Thursday 03-22-2007 8:14am ET
Good morning!
There are some great pleasures which come in this life. Some are big ones... like wedding days, birthdays, career milestones and whatnot. Then there are the small ones. The simple ones which happen in a 'moment' which warm your heart and last a lifetime.
This mornings' moment I call 'blueberries and strawberries.'
It might have just as well been called 'breakfast with Kyla'.
See, these are her new favorite things for breakfast, or for snack, or after dinner when she decides at 8:45 she's hungry again. She's not, but she loves blueberries and strawberries. By the handful.
So, why the moment?
Well, last night, as she often does, Kyla didn't want to sleep in her bed, so she got herself up, gathered her babies, her blanket and a teddy Carly gave her which sings "Go to sleep little baby" when you crank it's 'bummy' and came into my room. One by one, she put her things on the bed, then, climed up the bed and got herself ready to sleep, closed her eyes, said her night night prayers and thanked the Baby Jesus for the things we've got in life and drifted off to sleep....
This morning, Kane's show started blaring at 5:45. I reached over, and smacked my HD radio, in a vain effort to get some more sleep... you know the kind that involves you laying there drifting in and out of pre-dawn consiousness. Kyla was laying there, too...
... then I heard her crank her bear which "makes me happy" she tells me... and then, her first words...
"Daddy it's good-mornin'time!"
"Yeah, it is," I grumbled. "I guess we need to get up because I have a meeting and we need to get you into school earlier today..."
"Is it showanshare day today?" she asked. "No," I replied in a pre-dawn grumble. "That is tomorrow, but you're gonna be on an airplane with me, because we're going to see your mommy and you're gonna hang with her and Craig the C-Man for a week..."
"Oh ok, well is it time for breakfast?"
"It will be when I make it."
"Blueberries and strawberries please!!!!! And Diego, ummmmm no.... BLUES CLUES yogurt, too!"
"No problem... let's go!"
By the time I got to the kitchen, she was already at her place at the table...
"I want FOUR strawberries and you have to cut them up and wash them off and I want one two three four five six seven eleven fifteen blueberries!"
I laughed. She laughed. I think it's the precursor for a great day!
Unless of course I just jinxed myself!
There's just something special in the way she - or any - child loves. So unconditionally. So innocent. They're just blueberries and strawberries...
But she loves them. And that, my friend, is one of the little 'moments' to me that means the world. I hope you can have one of them today for yourself... I think it's good for the soul. But that's just me.
Gotta go. Have to call Carly and say good morning, and get munchkin ready, make her lunch, get myself ready, get her to school, get her situated, take her potty, wash her hands, and then get to work for a meeting.

**Exercise 1**
Rewrite the part of the blog post starting at "Thursday 03-22-2007 8:14am" and ending at "why the moment?", with "breakfast" changed to "morning meal".
**Exercise 2**
Answer these questions using the blog post:
(a) What time did Kane's show start playing this morning?
(b) Who gave Kyla the teddy that sings "Go to sleep little baby"?
(c) How many strawberries did Kyla ask for?
**Exercise 3**
Turn the paragraph in the blog post beginning "Gotta go." into a list of the things the writer has to do.

**Data shown**
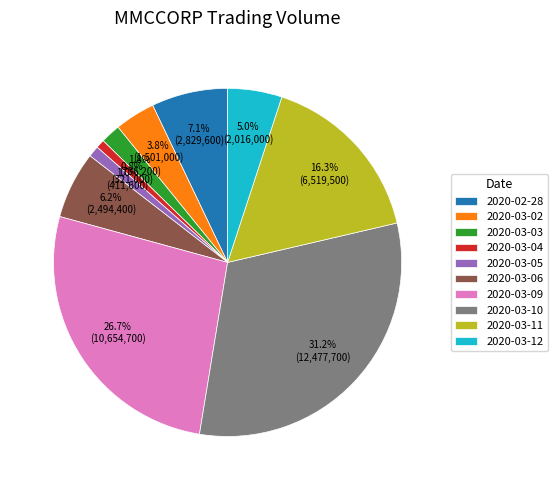

To the nearest percent, what percentage of the pie is 2020-03-10?

31%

**Exercise output 1**
Thursday 03-22-2007 8:14am ET
Good morning!
There are some great pleasures which come in this life. Some are big ones... like wedding days, birthdays, career milestones and whatnot. Then there are the small ones. The simple ones which happen in a 'moment' which warm your heart and last a lifetime.
This mornings' moment I call 'blueberries and strawberries.'
It might have just as well been called 'morning meal with Kyla'.
See, these are her new favorite things for morning meal, or for snack, or after dinner when she decides at 8:45 she's hungry again. She's not, but she loves blueberries and strawberries. By the handful.
So, why the moment?

**Exercise output 2**
(a) 5:45
(b) Carly
(c) Four

**Exercise output 3**
- Call Carly and say good morning
- Get munchkin ready
- Make her lunch
- Get ready
- Get her to school
- Get her situated
- Take her potty
- Wash her hands
- Get to work for a meeting